= Wojciech Bonenberg =

Polish architect and educator (born 1950)

Wojciech Bonenberg (born 1950) is a Polish architect and educator.

== Career ==
In 1973, he graduated from the Faculty of Architecture Silesian University of Technology. Then he began to work in a design office "Mostostal" Zabrze, where he worked until 1990. At the same time he worked as an academic teacher at the Silesian University of Technology, then in the Poznań University of Technology and the Academy of Fine Arts in Poznań. He was a head of the Department of Architecture, Employment and Recreation, a director of the Institute of Architecture and Planning in the Poznań University of Technology. From 2002 to 2008, he was a dean of the Faculty of Architecture Poznań University of Technology. In 2003, he received the title of professor.

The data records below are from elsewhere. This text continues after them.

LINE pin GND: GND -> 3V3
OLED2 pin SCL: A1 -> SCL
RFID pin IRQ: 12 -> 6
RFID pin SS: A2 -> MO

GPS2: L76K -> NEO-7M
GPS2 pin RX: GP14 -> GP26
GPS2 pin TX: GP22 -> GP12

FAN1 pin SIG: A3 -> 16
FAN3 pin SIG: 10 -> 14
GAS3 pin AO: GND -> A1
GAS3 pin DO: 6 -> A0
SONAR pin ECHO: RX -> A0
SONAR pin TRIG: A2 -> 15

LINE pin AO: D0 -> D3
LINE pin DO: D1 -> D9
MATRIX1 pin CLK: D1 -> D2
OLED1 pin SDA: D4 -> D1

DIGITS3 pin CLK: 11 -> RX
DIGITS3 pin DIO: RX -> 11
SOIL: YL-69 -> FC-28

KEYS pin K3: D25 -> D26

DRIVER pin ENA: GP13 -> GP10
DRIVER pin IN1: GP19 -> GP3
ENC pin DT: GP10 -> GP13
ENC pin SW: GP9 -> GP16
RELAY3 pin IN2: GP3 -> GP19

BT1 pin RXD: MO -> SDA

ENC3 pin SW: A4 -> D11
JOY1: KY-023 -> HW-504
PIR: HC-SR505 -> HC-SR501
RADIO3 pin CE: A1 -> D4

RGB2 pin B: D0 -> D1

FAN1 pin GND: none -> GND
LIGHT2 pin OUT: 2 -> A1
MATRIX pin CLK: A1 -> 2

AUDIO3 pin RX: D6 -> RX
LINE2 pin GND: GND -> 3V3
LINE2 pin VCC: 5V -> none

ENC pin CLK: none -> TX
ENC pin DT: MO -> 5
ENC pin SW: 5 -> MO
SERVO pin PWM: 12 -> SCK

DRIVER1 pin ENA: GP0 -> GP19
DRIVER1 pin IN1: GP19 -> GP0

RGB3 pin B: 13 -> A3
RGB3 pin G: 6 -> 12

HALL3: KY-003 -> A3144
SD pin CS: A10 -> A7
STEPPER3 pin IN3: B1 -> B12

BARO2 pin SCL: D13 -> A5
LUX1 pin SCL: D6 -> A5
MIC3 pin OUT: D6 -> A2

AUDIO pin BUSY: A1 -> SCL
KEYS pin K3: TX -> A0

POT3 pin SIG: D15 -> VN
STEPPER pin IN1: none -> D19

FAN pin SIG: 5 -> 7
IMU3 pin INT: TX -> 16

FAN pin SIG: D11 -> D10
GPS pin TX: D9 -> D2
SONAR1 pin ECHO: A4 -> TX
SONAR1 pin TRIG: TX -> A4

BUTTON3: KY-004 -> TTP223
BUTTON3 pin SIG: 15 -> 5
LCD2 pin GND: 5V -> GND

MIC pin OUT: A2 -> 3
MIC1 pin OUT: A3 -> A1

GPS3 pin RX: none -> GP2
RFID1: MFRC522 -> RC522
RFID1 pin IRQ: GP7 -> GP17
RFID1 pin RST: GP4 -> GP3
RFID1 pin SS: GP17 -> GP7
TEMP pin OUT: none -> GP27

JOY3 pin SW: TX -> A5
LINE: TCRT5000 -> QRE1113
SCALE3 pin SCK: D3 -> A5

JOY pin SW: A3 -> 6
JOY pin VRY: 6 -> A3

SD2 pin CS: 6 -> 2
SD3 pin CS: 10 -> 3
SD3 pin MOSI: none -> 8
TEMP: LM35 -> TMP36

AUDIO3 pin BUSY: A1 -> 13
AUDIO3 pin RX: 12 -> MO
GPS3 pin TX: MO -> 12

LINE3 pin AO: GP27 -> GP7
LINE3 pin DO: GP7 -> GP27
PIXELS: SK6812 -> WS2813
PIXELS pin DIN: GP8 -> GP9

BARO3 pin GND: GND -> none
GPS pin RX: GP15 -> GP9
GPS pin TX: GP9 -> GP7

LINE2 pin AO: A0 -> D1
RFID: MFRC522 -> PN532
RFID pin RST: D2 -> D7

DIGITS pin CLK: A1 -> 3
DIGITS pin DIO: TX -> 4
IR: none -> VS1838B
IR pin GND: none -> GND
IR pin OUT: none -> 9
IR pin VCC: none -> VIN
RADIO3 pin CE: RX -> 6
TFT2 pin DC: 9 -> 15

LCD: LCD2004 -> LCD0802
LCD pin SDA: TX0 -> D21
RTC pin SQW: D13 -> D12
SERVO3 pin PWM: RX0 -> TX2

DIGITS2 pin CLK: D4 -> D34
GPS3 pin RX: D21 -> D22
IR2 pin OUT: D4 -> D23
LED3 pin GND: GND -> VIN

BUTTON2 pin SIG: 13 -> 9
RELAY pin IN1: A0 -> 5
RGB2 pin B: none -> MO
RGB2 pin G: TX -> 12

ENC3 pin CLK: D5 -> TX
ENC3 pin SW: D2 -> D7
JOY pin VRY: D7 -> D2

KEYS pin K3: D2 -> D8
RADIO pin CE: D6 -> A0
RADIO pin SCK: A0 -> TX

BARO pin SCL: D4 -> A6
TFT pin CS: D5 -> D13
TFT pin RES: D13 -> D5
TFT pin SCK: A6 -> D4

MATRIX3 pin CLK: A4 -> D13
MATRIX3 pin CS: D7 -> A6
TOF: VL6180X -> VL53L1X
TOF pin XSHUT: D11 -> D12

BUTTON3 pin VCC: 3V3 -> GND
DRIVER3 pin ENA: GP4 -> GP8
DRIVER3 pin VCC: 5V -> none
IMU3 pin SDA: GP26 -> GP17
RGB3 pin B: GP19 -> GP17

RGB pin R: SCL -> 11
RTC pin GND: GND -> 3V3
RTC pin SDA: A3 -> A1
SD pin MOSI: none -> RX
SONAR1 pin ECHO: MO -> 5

Author of over 100 designs in the field of public architecture, industrial and residential architecture, including many distinguished and rewarded. He took part in several architectural competitions at home and abroad.

He is a member of the Committee on Architecture and Urban Planning of the Polish Academy of Sciences (PAN), the Society of Architects of the Republic of Poland (SARP), the Society of Polish Urban Planners (TUP) and the Greater Poland Chamber of Architects, as well as the Central Commission for Degrees and Titles.